▶ _ASSIGNMENT_
Copy every line of the records below that holds the word "Beni".
WORKING DATA START
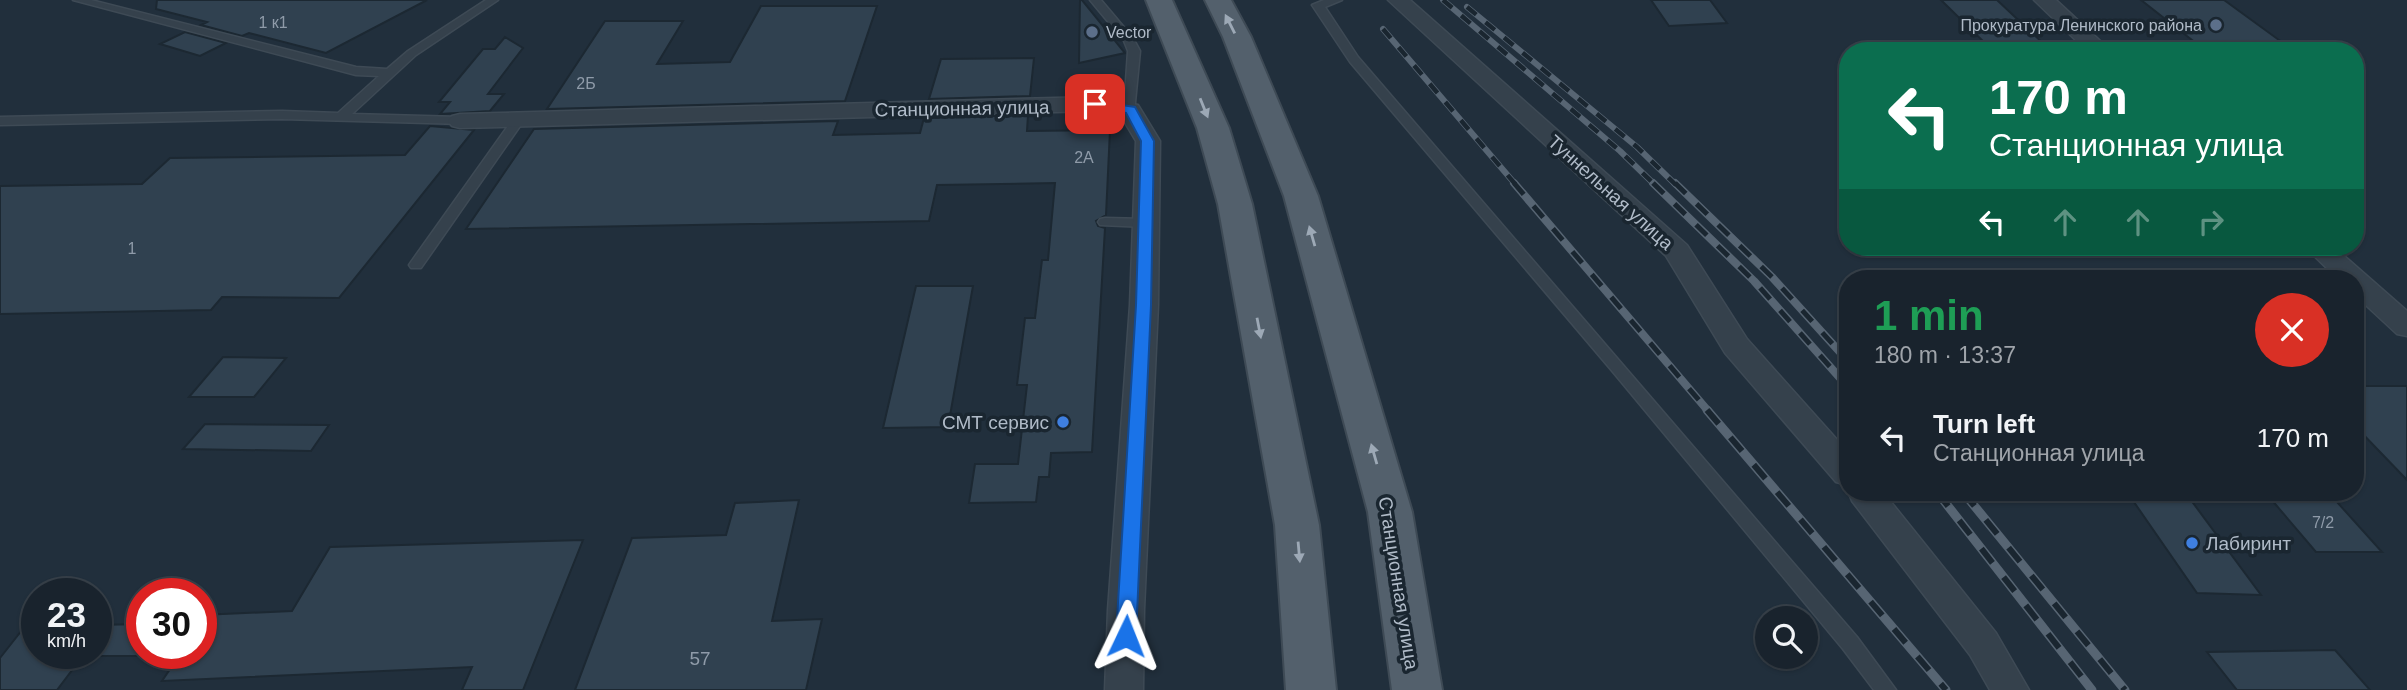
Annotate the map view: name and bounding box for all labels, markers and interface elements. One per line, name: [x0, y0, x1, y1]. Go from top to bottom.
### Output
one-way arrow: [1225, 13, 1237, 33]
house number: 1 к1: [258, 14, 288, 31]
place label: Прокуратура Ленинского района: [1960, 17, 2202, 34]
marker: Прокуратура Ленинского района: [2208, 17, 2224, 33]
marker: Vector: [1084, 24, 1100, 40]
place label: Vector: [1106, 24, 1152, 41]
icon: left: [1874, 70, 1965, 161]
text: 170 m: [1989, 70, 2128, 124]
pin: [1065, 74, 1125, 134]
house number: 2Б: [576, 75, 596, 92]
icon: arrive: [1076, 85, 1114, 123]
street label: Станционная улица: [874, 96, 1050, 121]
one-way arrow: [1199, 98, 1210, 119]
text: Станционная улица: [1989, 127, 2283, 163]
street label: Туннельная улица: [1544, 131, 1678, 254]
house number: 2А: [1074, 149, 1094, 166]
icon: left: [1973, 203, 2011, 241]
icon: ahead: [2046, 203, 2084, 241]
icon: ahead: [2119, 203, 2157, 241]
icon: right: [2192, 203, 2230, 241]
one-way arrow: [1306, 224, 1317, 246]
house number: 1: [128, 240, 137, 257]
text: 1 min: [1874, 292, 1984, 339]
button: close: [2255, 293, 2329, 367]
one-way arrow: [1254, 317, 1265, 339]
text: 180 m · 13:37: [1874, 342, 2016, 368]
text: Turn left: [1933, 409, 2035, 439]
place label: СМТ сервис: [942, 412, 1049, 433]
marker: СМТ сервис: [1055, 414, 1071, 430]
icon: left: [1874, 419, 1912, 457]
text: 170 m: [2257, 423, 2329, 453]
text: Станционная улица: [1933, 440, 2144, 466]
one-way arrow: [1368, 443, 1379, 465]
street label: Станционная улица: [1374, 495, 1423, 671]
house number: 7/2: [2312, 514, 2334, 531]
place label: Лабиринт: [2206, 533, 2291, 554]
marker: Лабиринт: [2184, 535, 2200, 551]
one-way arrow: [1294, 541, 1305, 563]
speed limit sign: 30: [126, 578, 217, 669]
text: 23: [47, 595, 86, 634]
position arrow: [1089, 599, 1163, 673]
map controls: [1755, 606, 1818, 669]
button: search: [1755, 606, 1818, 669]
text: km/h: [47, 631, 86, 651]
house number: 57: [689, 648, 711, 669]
WORKING DATA END
WORKING DATA START
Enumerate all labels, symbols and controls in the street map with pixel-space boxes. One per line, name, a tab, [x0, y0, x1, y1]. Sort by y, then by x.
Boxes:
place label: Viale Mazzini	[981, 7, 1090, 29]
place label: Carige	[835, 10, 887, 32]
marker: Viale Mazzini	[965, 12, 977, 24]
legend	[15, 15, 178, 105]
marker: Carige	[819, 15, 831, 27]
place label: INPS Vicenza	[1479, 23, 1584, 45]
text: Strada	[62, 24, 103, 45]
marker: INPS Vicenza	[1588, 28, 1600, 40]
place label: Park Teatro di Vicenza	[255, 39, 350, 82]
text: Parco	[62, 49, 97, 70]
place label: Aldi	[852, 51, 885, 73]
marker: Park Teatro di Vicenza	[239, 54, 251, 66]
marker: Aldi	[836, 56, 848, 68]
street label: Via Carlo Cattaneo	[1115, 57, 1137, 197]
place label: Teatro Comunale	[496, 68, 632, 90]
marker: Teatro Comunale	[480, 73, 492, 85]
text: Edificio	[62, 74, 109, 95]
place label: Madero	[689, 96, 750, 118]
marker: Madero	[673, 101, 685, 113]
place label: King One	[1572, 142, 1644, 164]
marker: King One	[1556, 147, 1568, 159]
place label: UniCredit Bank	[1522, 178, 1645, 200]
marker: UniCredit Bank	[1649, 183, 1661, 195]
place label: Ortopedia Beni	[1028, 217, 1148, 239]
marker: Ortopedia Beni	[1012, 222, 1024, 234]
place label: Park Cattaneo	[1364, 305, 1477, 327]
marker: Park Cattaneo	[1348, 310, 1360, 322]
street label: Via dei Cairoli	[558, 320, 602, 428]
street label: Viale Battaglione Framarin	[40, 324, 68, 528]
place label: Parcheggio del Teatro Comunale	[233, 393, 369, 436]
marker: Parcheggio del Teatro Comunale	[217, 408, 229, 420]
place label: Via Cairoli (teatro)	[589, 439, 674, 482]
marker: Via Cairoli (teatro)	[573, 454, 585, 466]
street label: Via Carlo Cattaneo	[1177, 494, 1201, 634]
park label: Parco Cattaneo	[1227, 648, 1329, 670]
WORKING DATA END
▶ _REPLY_
place label: Ortopedia Beni	[1028, 217, 1148, 239]
marker: Ortopedia Beni	[1012, 222, 1024, 234]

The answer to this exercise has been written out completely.